> _Work order_
Retype exactly what appears below from the line containing "Sei già abbonato?" down to the line containing "notamment pour le", keeping both end lines. Do not include pictures.

> _Available data_

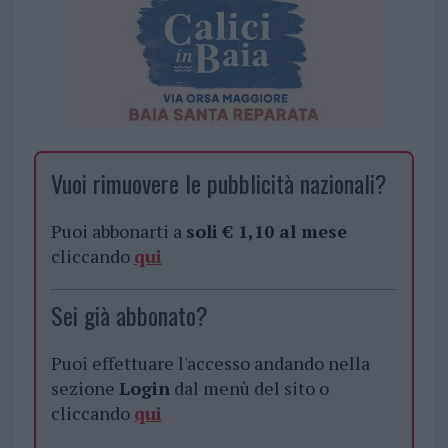
Vuoi rimuovere le pubblicità nazionali?
Puoi abbonarti a
soli € 1,10 al mese
cliccando
qui
Sei già abbonato?
Puoi effettuare l'accesso andando nella
sezione
Login
dal menù del sito o
cliccando
qui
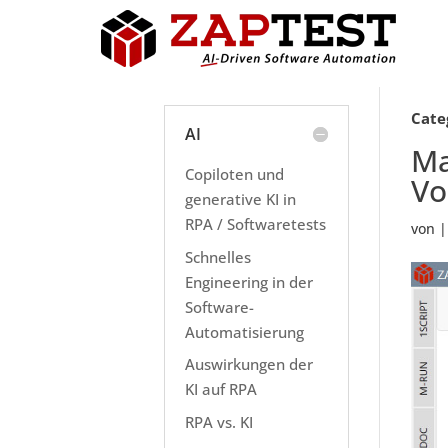
Cate
AI
Ma
Copiloten und
Vo
generative KI in
RPA / Softwaretests
von
Schnelles
Engineering in der
Software-
Automatisierung
Auswirkungen der
KI auf RPA
RPA vs. KI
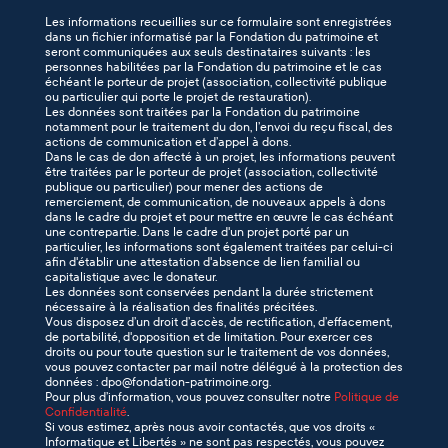
Les informations recueillies sur ce formulaire sont enregistrées
dans un fichier informatisé par la Fondation du patrimoine et
seront communiquées aux seuls destinataires suivants : les
personnes habilitées par la Fondation du patrimoine et le cas
échéant le porteur de projet (association, collectivité publique
ou particulier qui porte le projet de restauration).
Les données sont traitées par la Fondation du patrimoine
notamment pour le traitement du don, l’envoi du reçu fiscal, des
actions de communication et d’appel à dons.
Dans le cas de don affecté à un projet, les informations peuvent
être traitées par le porteur de projet (association, collectivité
publique ou particulier) pour mener des actions de
remerciement, de communication, de nouveaux appels à dons
dans le cadre du projet et pour mettre en œuvre le cas échéant
une contrepartie. Dans le cadre d'un projet porté par un
particulier, les informations sont également traitées par celui-ci
afin d'établir une attestation d'absence de lien familial ou
capitalistique avec le donateur.
Les données sont conservées pendant la durée strictement
nécessaire à la réalisation des finalités précitées.
Vous disposez d’un droit d’accès, de rectification, d’effacement,
de portabilité, d'opposition et de limitation. Pour exercer ces
droits ou pour toute question sur le traitement de vos données,
vous pouvez contacter par mail notre délégué à la protection des
données : dpo@fondation-patrimoine.org.
Pour plus d’information, vous pouvez consulter notre
Politique de
Confidentialité
.
Si vous estimez, après nous avoir contactés, que vos droits «
Informatique et Libertés » ne sont pas respectés, vous pouvez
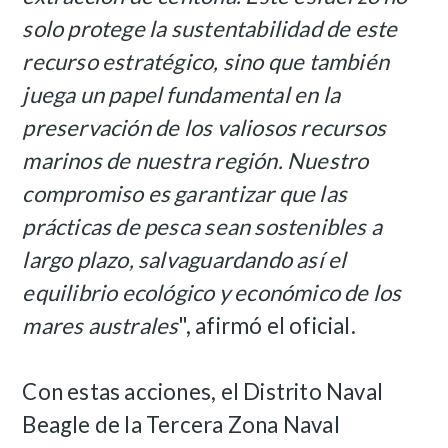
solo protege la sustentabilidad de este
recurso estratégico, sino que también
juega un papel fundamental en la
preservación de los valiosos recursos
marinos de nuestra región. Nuestro
compromiso es garantizar que las
prácticas de pesca sean sostenibles a
largo plazo, salvaguardando así el
equilibrio ecológico y económico de los
mares australes
", afirmó el oficial.
Con estas acciones, el Distrito Naval
Beagle de la Tercera Zona Naval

> _Problem solution_
Sei già abbonato?
Puoi effettuare l'accesso andando nella
sezione
Login
dal menù del sito o
cliccando
qui
Cate
AI
Ma
Copiloten und
Vo
generative KI in
RPA / Softwaretests
von
Schnelles
Engineering in der
Software-
Automatisierung
Auswirkungen der
KI auf RPA
RPA vs. KI
Les informations recueillies sur ce formulaire sont enregistrées
dans un fichier informatisé par la Fondation du patrimoine et
seront communiquées aux seuls destinataires suivants : les
personnes habilitées par la Fondation du patrimoine et le cas
échéant le porteur de projet (association, collectivité publique
ou particulier qui porte le projet de restauration).
Les données sont traitées par la Fondation du patrimoine
notamment pour le traitement du don, l’envoi du reçu fiscal, des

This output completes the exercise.